When PPs say, some parents just aren't going to like any school, you're missing the point. It's not a lot of fun to feel like a token, muzled bilingual in a school teaching your own language and culture.
This is quite telling. These threads always seem to come out the same. Nobody complains about YY's ability to teach Mandarin. The basic complaint is that YY isn't Chinese enough for the Chinese because there are not:
1. More ethnic Chinese families
2. Chinese administrators
3. Extra support for dialect speakers
#1 is blamed on #2 & 3, along with complaints that YY doesn't do enough to cater to or reach out to native speakers:
4. By having more Chinese people at open houses or other events.

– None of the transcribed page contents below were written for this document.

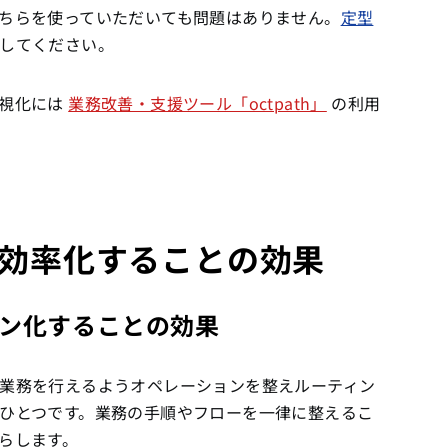
ちらを使っていただいても問題はありません。
定型
してください。
可視化には
業務改善・支援ツール「octpath」
の利用
効率化することの効果
ン化することの効果
業務を行えるようオペレーションを整えルーティン
ひとつです。業務の手順やフローを一律に整えるこ
らします。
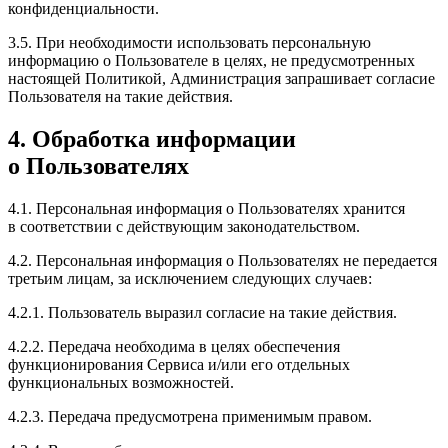
конфиденциальности.
3.5. При необходимости использовать персональную
информацию о Пользователе в целях, не предусмотренных
настоящей Политикой, Администрация запрашивает согласие
Пользователя на такие действия.
4. Обработка информации
о Пользователях
4.1. Персональная информация о Пользователях хранится
в соответствии с действующим законодательством.
4.2. Персональная информация о Пользователях не передается
третьим лицам, за исключением следующих случаев:
4.2.1. Пользователь выразил согласие на такие действия.
4.2.2. Передача необходима в целях обеспечения
функционирования Сервиса и/или его отдельных
функциональных возможностей.
4.2.3. Передача предусмотрена применимым правом.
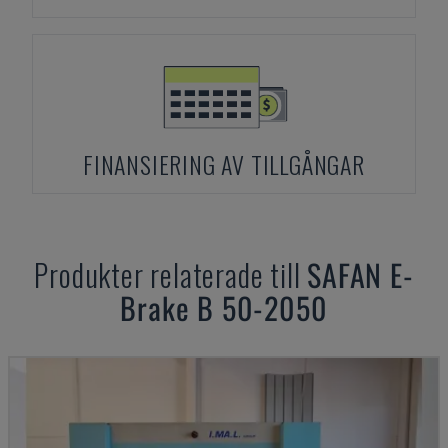
FINANSIERING AV TILLGÅNGAR
Produkter relaterade till
SAFAN
E-
Brake B 50-2050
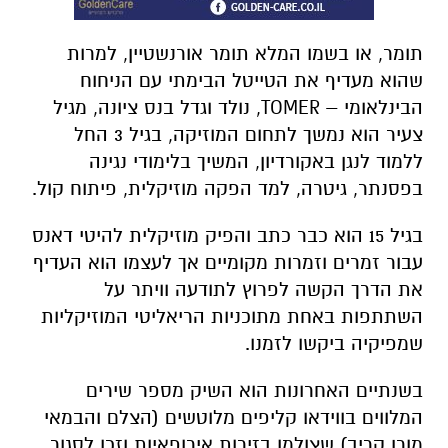
תומר, או בשמו המלא תומר אורנשטיין, למרות
שהוא מעדיף את הטייטל הבימתי עם הניחוח
הבינלאומי – TOMER, נולד וגדל בנס ציונה, מגיל
צעיר הוא נמשך לתחום המוזיקה, בגיל 3 החל
ללמוד לנגן באקורדיון, המשיך בלימודי נגינה
בפסנתר, גיטרה, למד הפקה מוזיקלית, פיתוח קול.
בגיל 15 הוא כבר כתב והפיק מוזיקלית להיטי דאנס
עבור זמרים וזמרות מקומיים אך לעצמו הוא העדיף
את הדרך הקשה לפרוץ לתודעה וויתר על
השתתפות באחת מתוכניות הריאליטי המוזיקליות
שמפיקיה ביקשו לזמנו.
בשנתיים האחרונות הוא השיק מספר שירים
המלווים בווידאו קליפים מלוטשים (הצלם והבמאי
מורן קריב) שצולמו בזירות אירופאיות וזכו לסגור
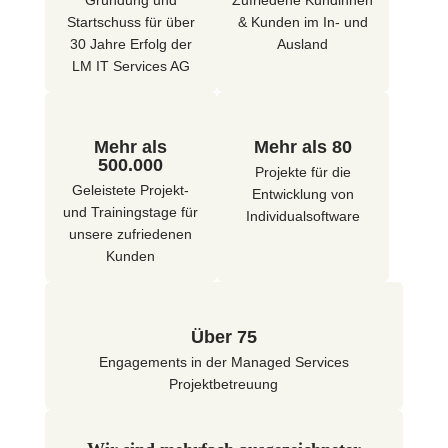
Gründung und
Zufriedene Kundinnen
Startschuss für über
& Kunden im In- und
30 Jahre Erfolg der
Ausland
LM IT Services AG
Mehr als
Mehr als 80
500.000
Projekte für die
Geleistete Projekt-
Entwicklung von
und Trainingstage für
Individualsoftware
unsere zufriedenen
Kunden
Über 75
Engagements in der Managed Services
Projektbetreuung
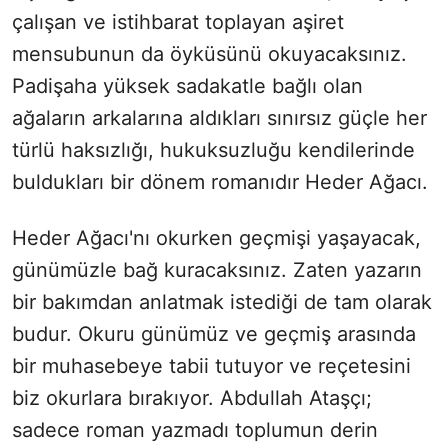
çalışan ve istihbarat toplayan aşiret
mensubunun da öyküsünü okuyacaksınız.
Padişaha yüksek sadakatle bağlı olan
ağaların arkalarına aldıkları sınırsız güçle her
türlü haksızlığı, hukuksuzluğu kendilerinde
buldukları bir dönem romanıdır Heder Ağacı.
Heder Ağacı'nı okurken geçmişi yaşayacak,
günümüzle bağ kuracaksınız. Zaten yazarın
bir bakımdan anlatmak istediği de tam olarak
budur. Okuru günümüz ve geçmiş arasında
bir muhasebeye tabii tutuyor ve reçetesini
biz okurlara bırakıyor. Abdullah Ataşçı;
sadece roman yazmadı toplumun derin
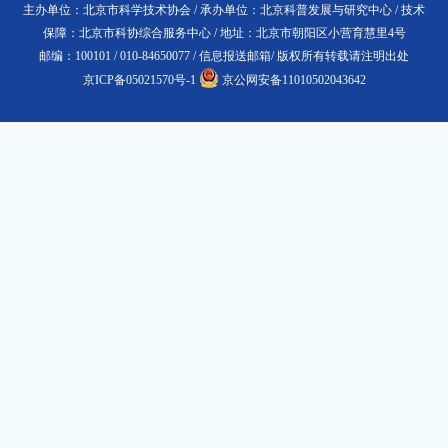
主办单位：北京市科学技术协会 / 承办单位：北京科普发展与研究中心 / 技术
保障：北京市科协综合服务中心 / 地址：北京市朝阳区小营育慧里4号
邮编：100101 / 010-84650077 /
信息报送邮箱
/ 版权所有转载请注明出处
京ICP备05021570号-1
京公网安备11010502043642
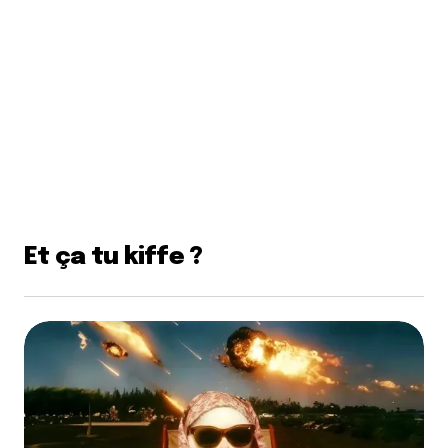
Et ça tu kiffe ?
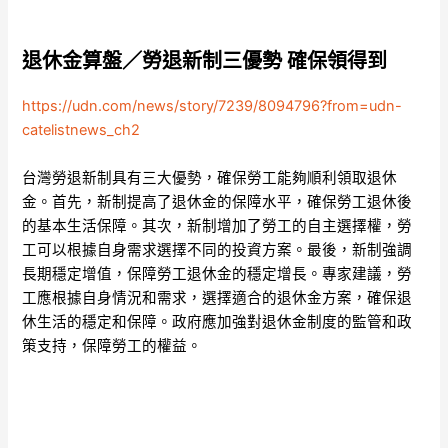
退休金算盤／勞退新制三優勢 確保領得到
https://udn.com/news/story/7239/8094796?from=udn-
catelistnews_ch2
台灣勞退新制具有三大優勢，確保勞工能夠順利領取退休
金。首先，新制提高了退休金的保障水平，確保勞工退休後
的基本生活保障。其次，新制增加了勞工的自主選擇權，勞
工可以根據自身需求選擇不同的投資方案。最後，新制強調
長期穩定增值，保障勞工退休金的穩定增長。專家建議，勞
工應根據自身情況和需求，選擇適合的退休金方案，確保退
休生活的穩定和保障。政府應加強對退休金制度的監管和政
策支持，保障勞工的權益。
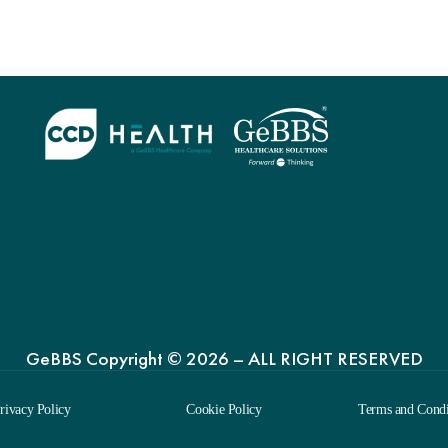
GeBBS Copyright © 2026 – ALL RIGHT RESERVED
rivacy Policy
Cookie Policy
Terms and Condi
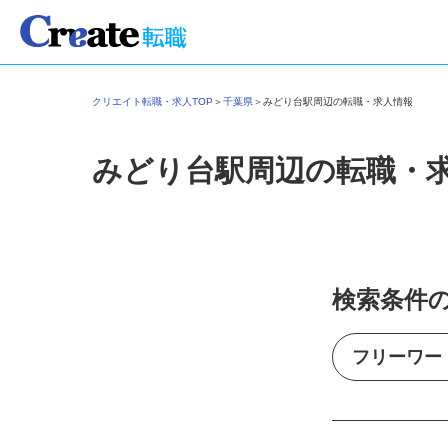
クリエイト転職・求人TOP
＞
千葉県
＞
みどり台駅周辺の転職・求人情報
みどり台駅周辺の転職・
検索条件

5. By having the open house in Chinese.
6. (and the worst example from a thread last year) Having an AA principal offends some racist Chinese people
Of course, you don't complain that your IB school doesn't have these things, and other posters have said the same about MoCo. So what makes you any less comfortable at Yu Ying than at any other school run by non-Chinese administrators with few dialect speakers and no support for them (other than ESL if appropriate)? You say it yourself -- because Yu Ying is teaching "your own language and culture." What you view as Yu Ying's sins all stem from the fact that non-Chinese started a Chinese immersion school. When you say your DH had to walk on eggshells and not seem demanding or entitled, what you mean is that he had to suppress the urge to be demanding and entitled, because he thinks he knows better than the white/AA administrators/PA leadership what makes a good Chinese school.
I'm not trying to attack you. Think back to college when you had that class where there was an older student who thought that his or her experience in the army or as an engineer or simply by being 50 years old gave him some special insight into history or government or literature or whatever the subject was. You know you had that person. We all did. If you went to law school you definitely know what I'm talking about. That's who you are. But the truth is that you've never run a Mandarin immersion school either, and likely have never run any school. So go ahead and have your opinions about how YY should do this or that to cater to native speakers, but don't pretend that those opinions aren't a symptom of feeling like you should be treated special as compared to white or AA parents.
It reminds me of the Seinfeld episode where Mrs. Costanza is upset because she learns that "Donna Chang" isn't Chinese and decides to ignore her advice -- "I thought I was getting advice from a Chinese woman!" You kids could be taught in Mandarin 5 days out of 10. Does it really matter if the principal (a qualified and experienced administrator BTW) doesn't speak it?